Identifying and valuing technology
While technology is typically viewed as a growth sector, there’s no question that different parts of the industry may hold different roles in a portfolio.
Mr Colello says, “tech might be all things to all investors. In some spots, we think its safety, so names like Microsoft, Adobe, wide-moat software names have been relatively less volatile in COVID than spaces like airlines. In other spots, there’s growth from the COVID trend so names like Zoom, Docusign, following the remote working, work from anywhere trend. In other areas, there’s fundamental growth that’s still growing and will happen whether there’s COVID growth or not. Those are names like Snowflake, Coupa Software, some of the cybersecurity names.”
In identifying technology investments, Morningstar are conscious of company valuations and longer-term prospects, with a propriety methodology called the Economic Moat Rating as part of their research process.

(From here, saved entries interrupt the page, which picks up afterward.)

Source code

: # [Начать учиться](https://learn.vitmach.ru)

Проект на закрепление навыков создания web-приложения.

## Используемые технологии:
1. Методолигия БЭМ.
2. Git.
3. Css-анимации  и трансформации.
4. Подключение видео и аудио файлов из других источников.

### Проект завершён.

An Economic Moat refers to the sustainable competitive advantages a company might possess and comes from multiple areas.
Mr Colello says, “there’s typically three sources that we identify. The first is switching costs, the stickiness of a business where it is unlikely that customers will switch away from a product or piece of software towards something else. We see this in software all the time. There’s time, effort and financial costs to switch from one software provider to another. There’s always downtime when you switch. There’s a risk of losing or disrupting mission critical data and there’s a learning curve for all the users and anyone who has used the software.”
He provides the examples of Salesforce and ServiceNow as companies which have high switching costs and ‘sticky’ customer base.
“The second is network effects, where the addition of another member makes the service more valuable for both existing and prospective members,” he says.
You may typically see network effects in marketplaces and social media. An example of the network effect in practice is the Google search bar where more queries result in algorithm improvements and in turn, better future results which encourage people to return.
“The third is intangible assets. It could be patents or brands, but more often in technology, there’s workarounds so it’s really design expertise and reputation for quality and reliability. We see this a lot in semi-conductor businesses,” says Mr Colello.
Price valuations are mixed in technology. Mr Colello views some companies as being overvalued, in some cases by up to 14%. Some examples of companies which he believes may see some pullback are Zoom or Docusign. However, there are also several mature companies which are simply trading at fair value, such as Microsoft.
Morningstar’s view on price valuations is informed by its estimate of a company’s future revenue stream compared to its present market pricing. This is used as a screen in many of their indices to include or exclude companies. TECH, for example, selects those companies identified as trading close to fair value or below.
Using technology in a portfolio
Investors can use technology in a range of ways within their portfolios. Typically, many investors will already have technology to an extent within their investments as a standard sector exposure offering diversification. It is worthwhile considering global technology though as the Australian technology sector is very concentrated and investors may be missing the variation available internationally.
Technology can also be used as a thematic investment for exposure to trends driving our world, or to express views (long and short-term) on the direction of the sector.